Wszystko jest dobrze, dla 0V plamka ustawi się na środku, a ty nie masz 0V tylko piłę na dodatnim potencjale, zblokuj płytki rezystorem 10MOm niech zdąży rozładować te 220nF to przebieg przesunie się w lewo.
Aby zacząć od lewej krawędzi musisz mieć napięcie ujemne, lub układ mostkowy tak jak w oscyloskopie
fugasi
3125...6249 postów
3125...6249 postów
Posty: 4191
Rejestracja: pt, 2 grudnia 2005, 20:47

Re: Moje boje z lampką oscyloskopową ;)

Post autor: fugasi »

OTLamp pisze:Masz złą polaryzację płytek odchylających.
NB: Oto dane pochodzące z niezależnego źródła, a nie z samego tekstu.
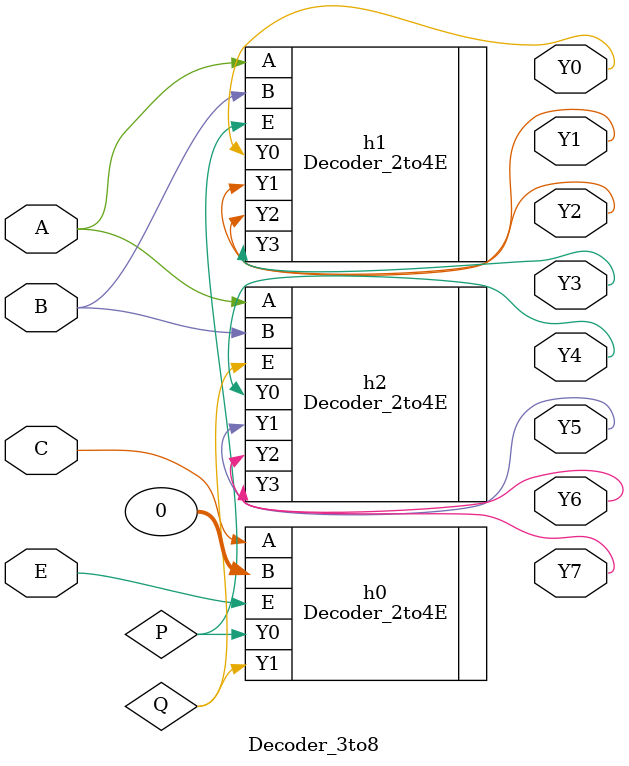
<source format=v>
`timescale 1ns / 1ps


module Decoder_3to8(
    input E,
    input A,
    input B,
    input C,
    output Y0,
    output Y1,
    output Y2,
    output Y3,
    output Y4,
    output Y5,
    output Y6,
    output Y7
    );
    wire P ,Q;
    Decoder_2to4E h0 (.E(E),.A(C),.B(0),.Y0(P),.Y1(Q));
    Decoder_2to4E h1 (.E(P),.A(A),.B(B),.Y0(Y0),.Y1(Y1),.Y2(Y2),.Y3(Y3));
    Decoder_2to4E h2 (.E(Q),.A(A),.B(B),.Y0(Y4),.Y1(Y5),.Y2(Y6),.Y3(Y7));
    
endmodule

</source>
Oba wyprowadzenia płytek powinny być dołączone do ostatniej anody przez oporniki 1M. Bieguny źródła zasilania też nieprawidłowe, a generator piły ma na schemacie zerowe napięcie zasilania.
Faktycznie, ale tylko na schemacie. :) Podczas przerysowywania z pająka na komputer źle postawiłem znaczki "+" i "-".
Już zmieniłem i podłączyłem (na schemacie!) gałąź prowadzącą do rezystora 300k do minusa.
traxman pisze:Nie masz magnesu w szufladzie?
Niestety. :) Najbliższa szuflada jest od klawiatury komputera - jakiś metr w bok, no i bez magnesu. :)
traxman pisze:Wszystko jest dobrze, dla 0V plamka ustawi się na środku, a ty nie masz 0V tylko piłę na dodatnim potencjale, zblokuj płytki rezystorem 10MOm niech zdąży rozładować te 220nF to przebieg przesunie się w lewo
Dziesięć mega napewno, nie jeden?
traxman pisze:Aby zacząć od lewej krawędzi musisz mieć napięcie ujemne, lub układ mostkowy tak jak w oscyloskopie
Faktycznie, "układ współrzędnych" ma przecież zero na środku ekranu lampy.
A ów układ mostkowy to co takiego?
_
traxman

Re: Moje boje z lampką oscyloskopową ;)

Post autor: traxman »

Jak w wzmacniaczu mostkowym, chodzi tylko o możliwość zmiany polaryzacji sterującej elektrodami.
Normalnie osiąga się to zasilaniem stopnia wyjściowego napięciem symetrycznym, wtedy w spoczynku jest na wyjściu 0V, podczas pracy zaś napięcie zmienia się od -Uz do +Uz wzmacniacza.